:: Material to process ::
+++++

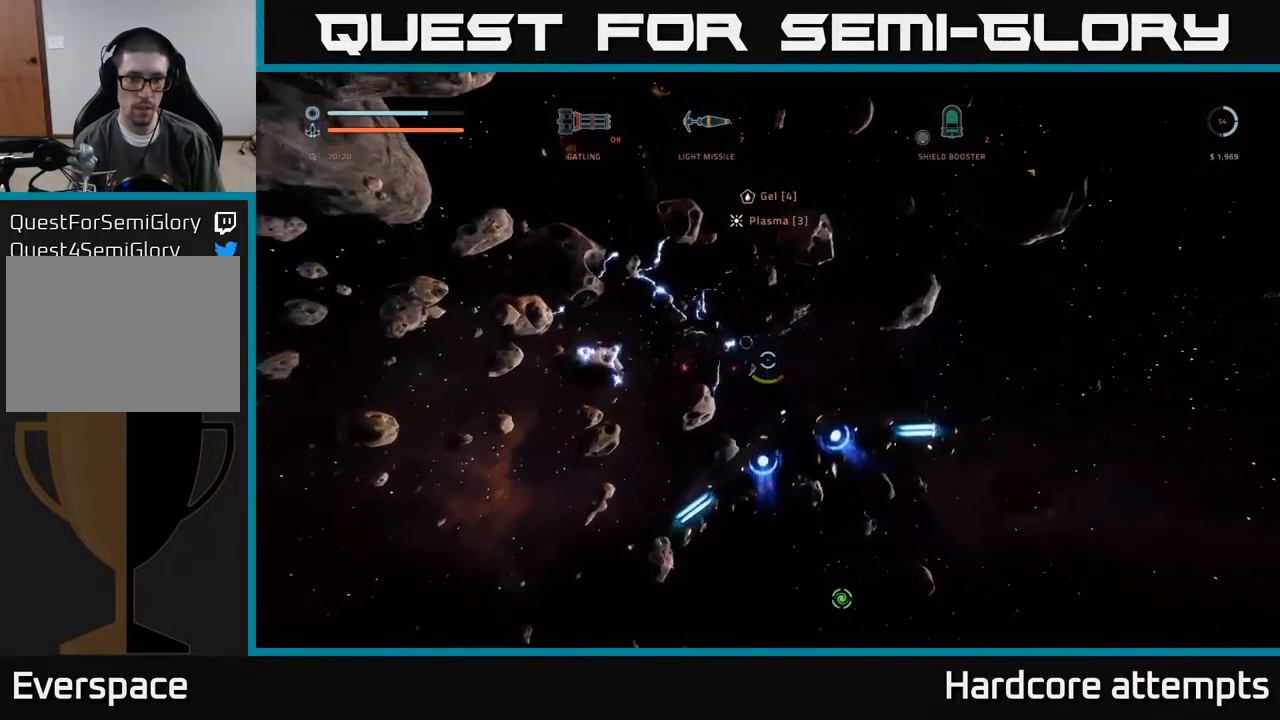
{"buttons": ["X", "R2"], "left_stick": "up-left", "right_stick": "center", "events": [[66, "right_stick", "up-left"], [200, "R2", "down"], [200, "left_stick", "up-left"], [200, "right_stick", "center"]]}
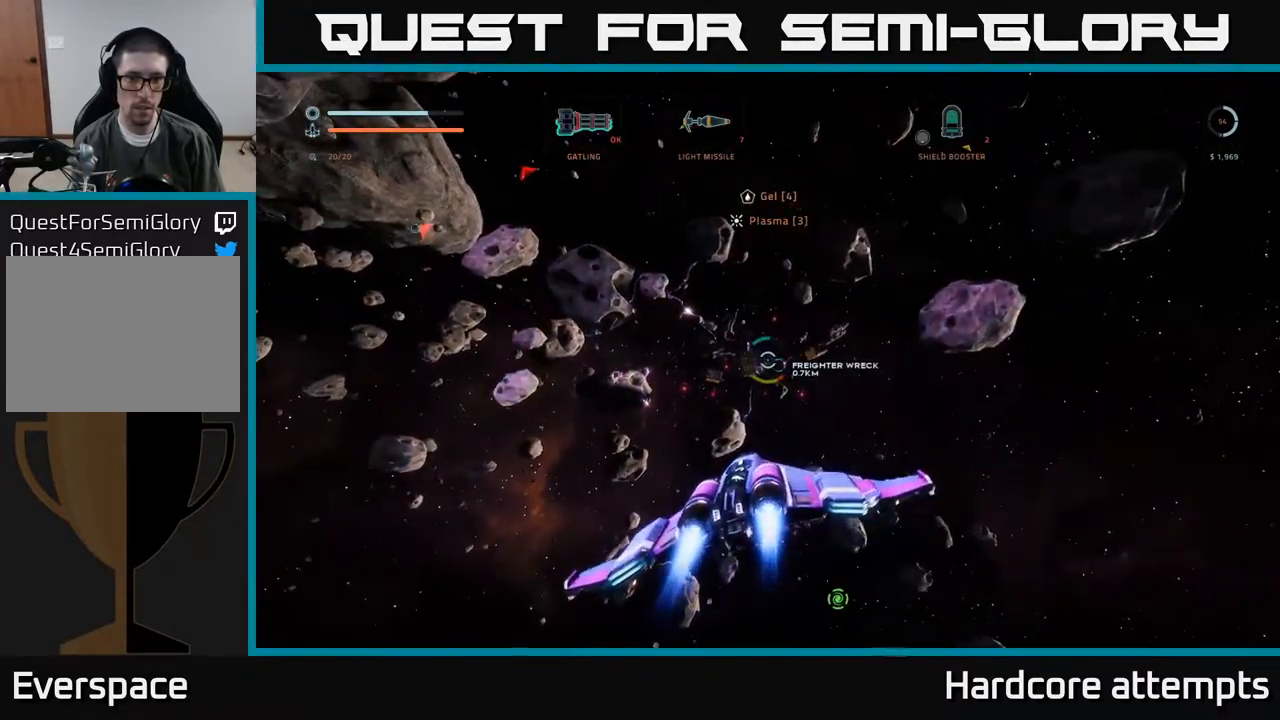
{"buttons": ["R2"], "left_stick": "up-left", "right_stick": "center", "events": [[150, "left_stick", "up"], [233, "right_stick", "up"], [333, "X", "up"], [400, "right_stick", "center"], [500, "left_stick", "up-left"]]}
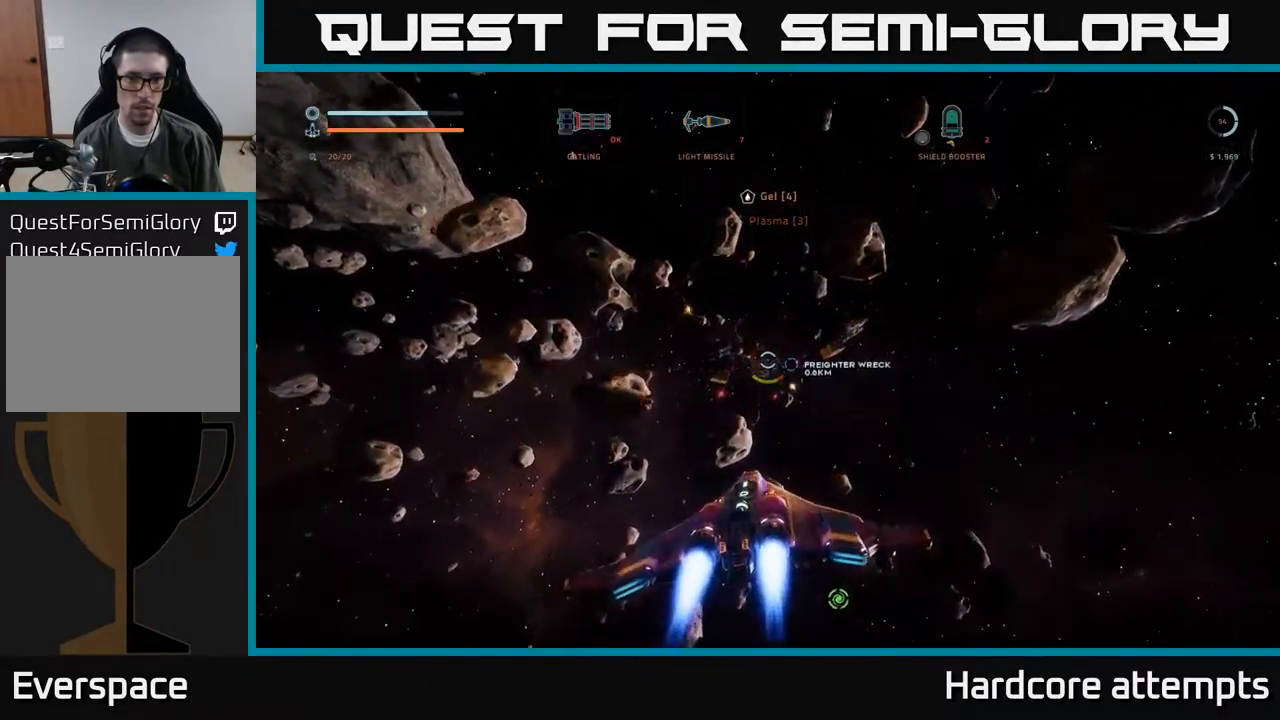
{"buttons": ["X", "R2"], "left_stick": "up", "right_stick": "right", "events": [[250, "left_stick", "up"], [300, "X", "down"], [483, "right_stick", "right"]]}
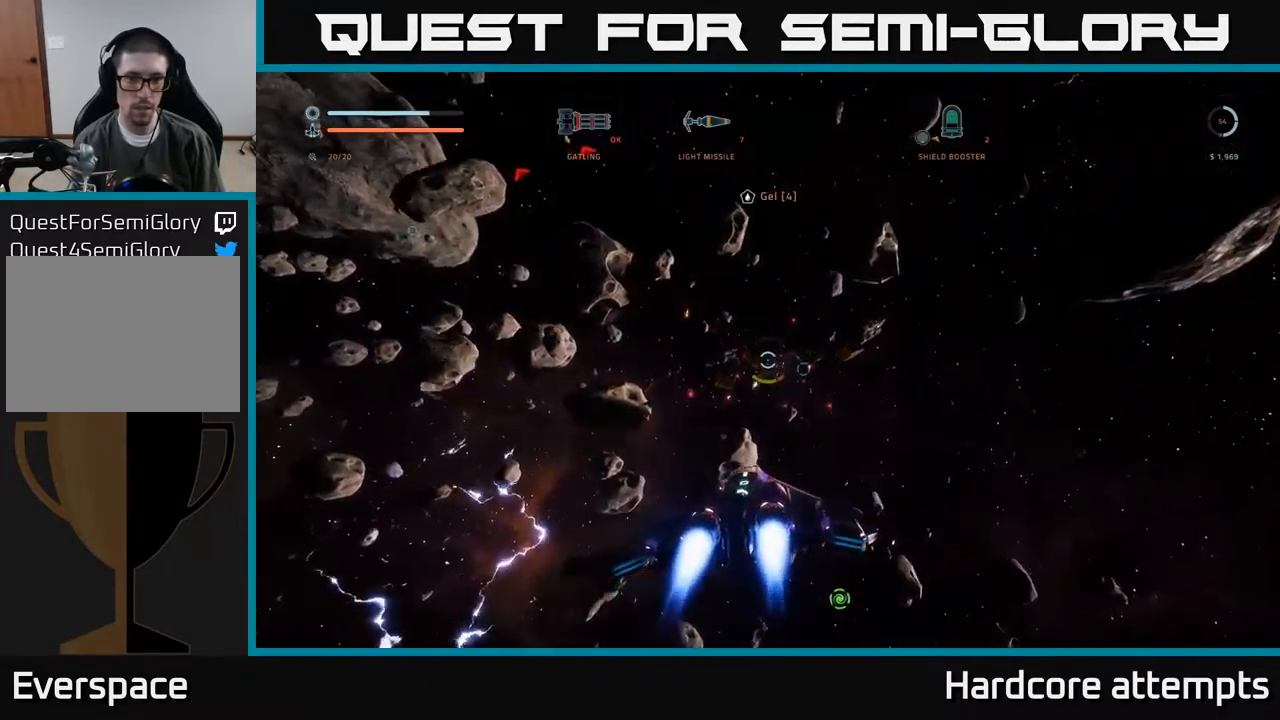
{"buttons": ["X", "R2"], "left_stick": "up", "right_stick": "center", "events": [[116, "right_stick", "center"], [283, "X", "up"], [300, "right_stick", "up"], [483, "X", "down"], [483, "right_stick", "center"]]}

+++++

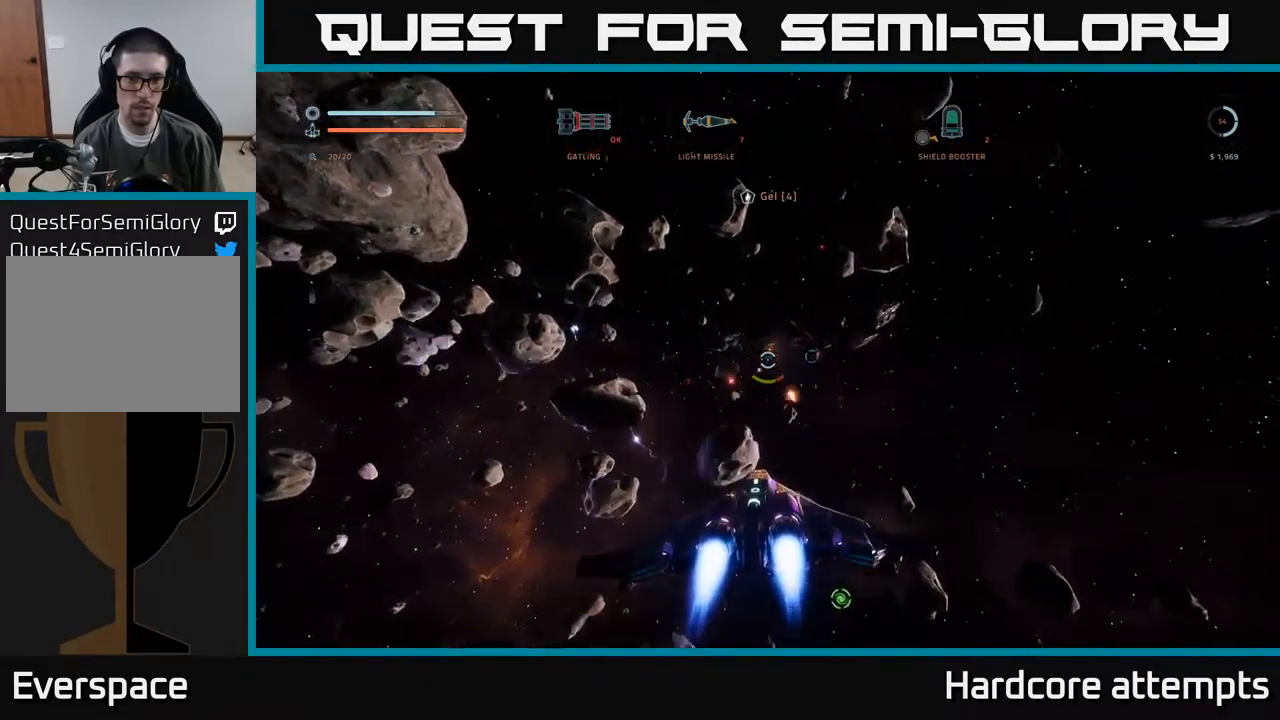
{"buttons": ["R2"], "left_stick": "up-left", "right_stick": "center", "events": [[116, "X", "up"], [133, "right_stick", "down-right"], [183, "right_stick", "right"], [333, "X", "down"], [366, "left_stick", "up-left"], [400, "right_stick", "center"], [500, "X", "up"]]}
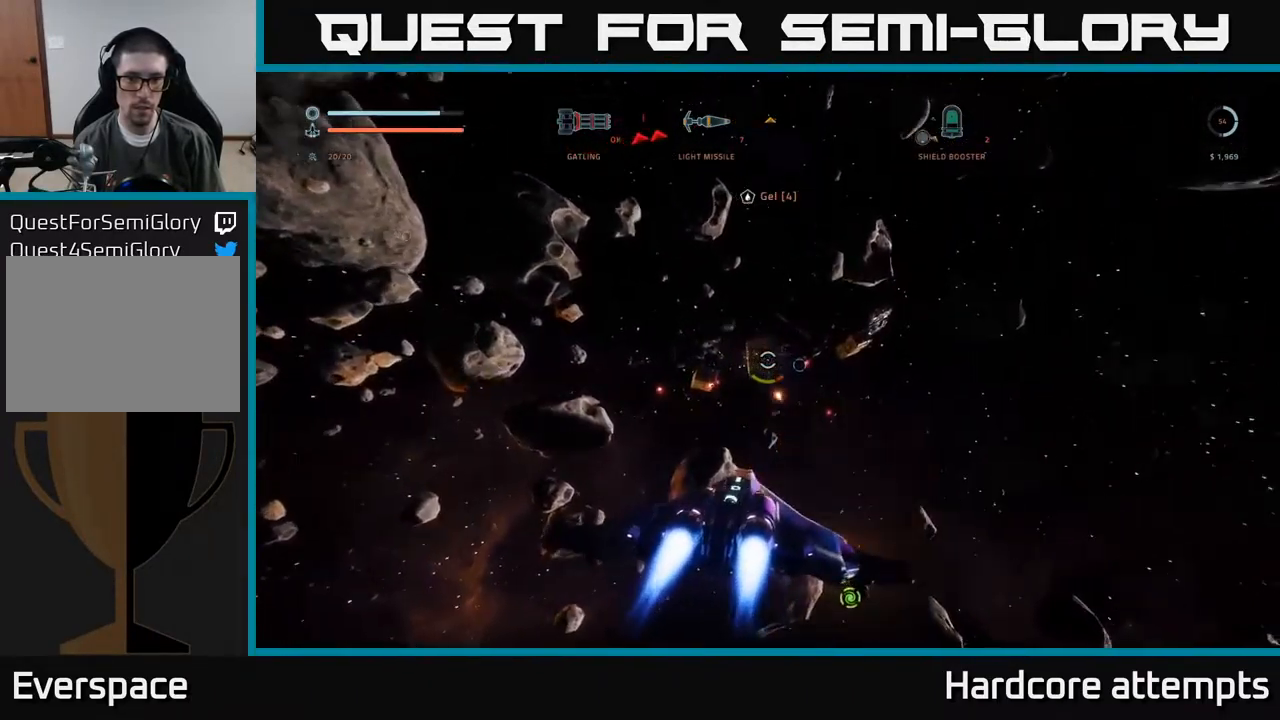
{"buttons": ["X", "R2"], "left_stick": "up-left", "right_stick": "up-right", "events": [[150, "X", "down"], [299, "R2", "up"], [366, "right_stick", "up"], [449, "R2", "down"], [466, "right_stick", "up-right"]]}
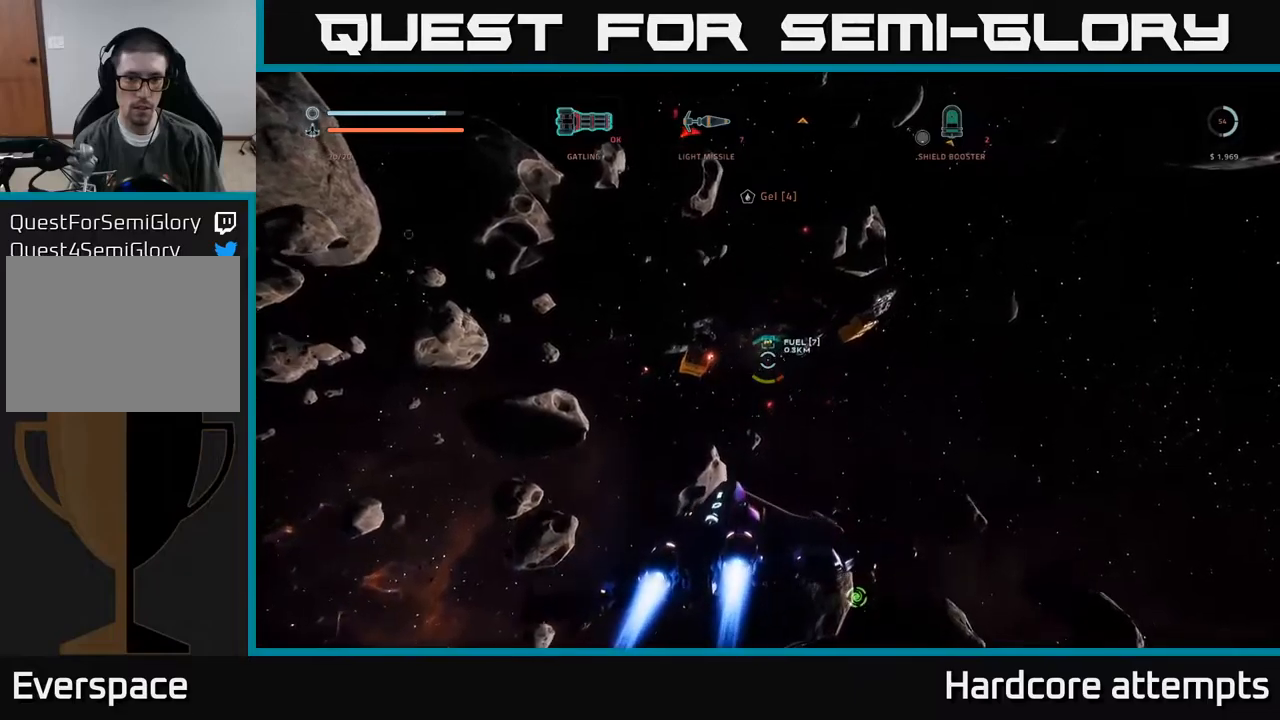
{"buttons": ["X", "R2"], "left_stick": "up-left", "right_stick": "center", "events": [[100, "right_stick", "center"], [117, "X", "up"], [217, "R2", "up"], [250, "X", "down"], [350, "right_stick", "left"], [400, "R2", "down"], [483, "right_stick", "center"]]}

+++++

:: Your task ::
Which of the lines in the data hold the string "down"? Report each of them by copying it.

:: Finished task ::
{"buttons": ["X", "R2"], "left_stick": "up-left", "right_stick": "center", "events": [[66, "right_stick", "up-left"], [200, "R2", "down"], [200, "left_stick", "up-left"], [200, "right_stick", "center"]]}
{"buttons": ["X", "R2"], "left_stick": "up", "right_stick": "right", "events": [[250, "left_stick", "up"], [300, "X", "down"], [483, "right_stick", "right"]]}
{"buttons": ["X", "R2"], "left_stick": "up", "right_stick": "center", "events": [[116, "right_stick", "center"], [283, "X", "up"], [300, "right_stick", "up"], [483, "X", "down"], [483, "right_stick", "center"]]}
{"buttons": ["R2"], "left_stick": "up-left", "right_stick": "center", "events": [[116, "X", "up"], [133, "right_stick", "down-right"], [183, "right_stick", "right"], [333, "X", "down"], [366, "left_stick", "up-left"], [400, "right_stick", "center"], [500, "X", "up"]]}
{"buttons": ["X", "R2"], "left_stick": "up-left", "right_stick": "up-right", "events": [[150, "X", "down"], [299, "R2", "up"], [366, "right_stick", "up"], [449, "R2", "down"], [466, "right_stick", "up-right"]]}
{"buttons": ["X", "R2"], "left_stick": "up-left", "right_stick": "center", "events": [[100, "right_stick", "center"], [117, "X", "up"], [217, "R2", "up"], [250, "X", "down"], [350, "right_stick", "left"], [400, "R2", "down"], [483, "right_stick", "center"]]}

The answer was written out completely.